CARDENAL: Wir alle gehören einer Kirche an, die vor 2000 Jahren gegründet wurde, es ist gar nicht nötig, eine neue Kirche zu gründen. Wir glauben, daß die Kirche der Armen die Kirche Jesu Christi ist, aber es ist keine andere Kirche. Wir stellen uns nicht gegen die Autorität des Papstes und auch gegen keines der Dogmen. Wir haben in Nikaragua eine geteilte Kirche, eine, die inmitten der Revolution steht, und eine, die gegen die Revolution ist. Das ist aber aus der Geschichte unseres Landes zu erklären.

FURCHE: Wie fühlen Sie sich als suspendierter Priester im Amt des Kulturministers?

CARDENAL: Priester bleibt man bis zum Tod.

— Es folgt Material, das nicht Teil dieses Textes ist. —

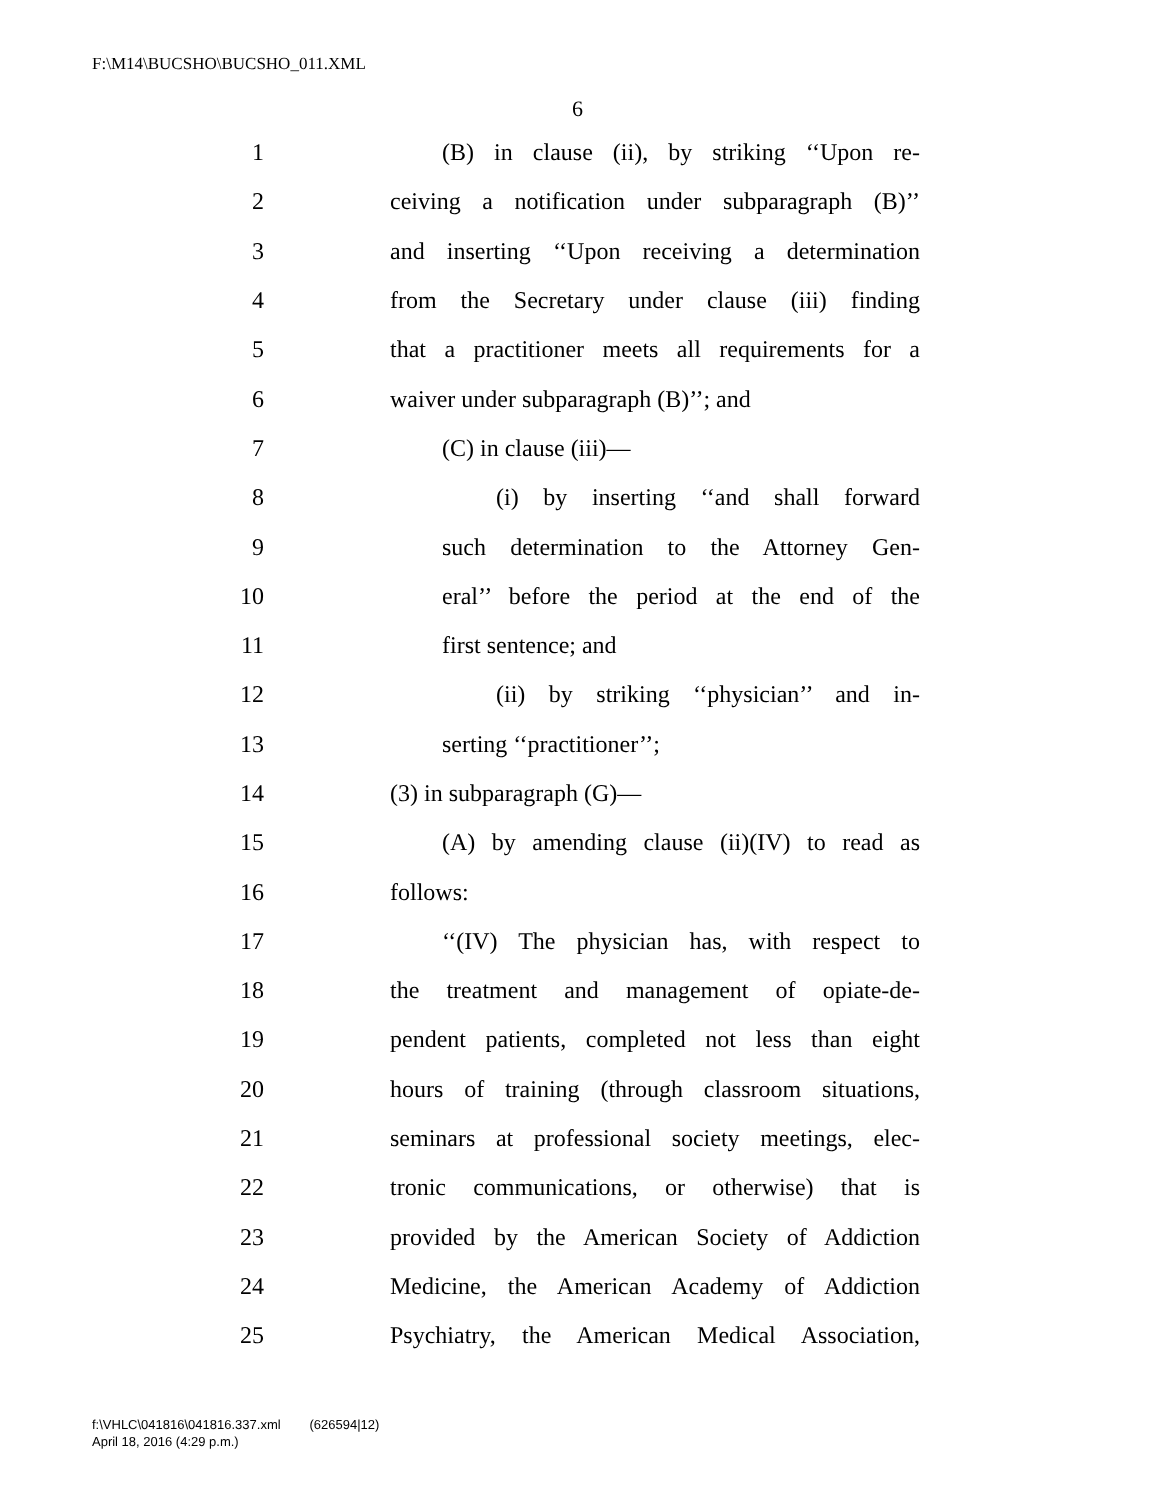F:\M14\BUCSHO\BUCSHO_011.XML
6
1 (B) in clause (ii), by striking ‘‘Upon re-
2 ceiving a notification under subparagraph (B)’’
3 and inserting ‘‘Upon receiving a determination
4 from the Secretary under clause (iii) finding
5 that a practitioner meets all requirements for a
6 waiver under subparagraph (B)’’; and
7 (C) in clause (iii)—
8 (i) by inserting ‘‘and shall forward
9 such determination to the Attorney Gen-
10 eral’’ before the period at the end of the
11 first sentence; and
12 (ii) by striking ‘‘physician’’ and in-
13 serting ‘‘practitioner’’;
14 (3) in subparagraph (G)—
15 (A) by amending clause (ii)(IV) to read as
16 follows:
17 ‘‘(IV) The physician has, with respect to
18 the treatment and management of opiate-de-
19 pendent patients, completed not less than eight
20 hours of training (through classroom situations,
21 seminars at professional society meetings, elec-
22 tronic communications, or otherwise) that is
23 provided by the American Society of Addiction
24 Medicine, the American Academy of Addiction
25 Psychiatry, the American Medical Association,
f:\VHLC\041816\041816.337.xml (626594|12)
April 18, 2016 (4:29 p.m.)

Ich wurde vom Vatikan vom Spenden der Sakramente suspendiert, aber das Priesteramt beschränkt sich ja nicht nur darauf. Es gibt Priester, die ihr ganzes Leben Mathematik oder Astronomie unterrichten. Ebenso kann ein Priester Kulturminister sein und für den Frieden seines Volkes kämpfen. Minister bedeutet Diener zu sein, sowohl Diener Gottes als auch Diener für das Volk.

Das Gespräch führte Georg Motylewitz.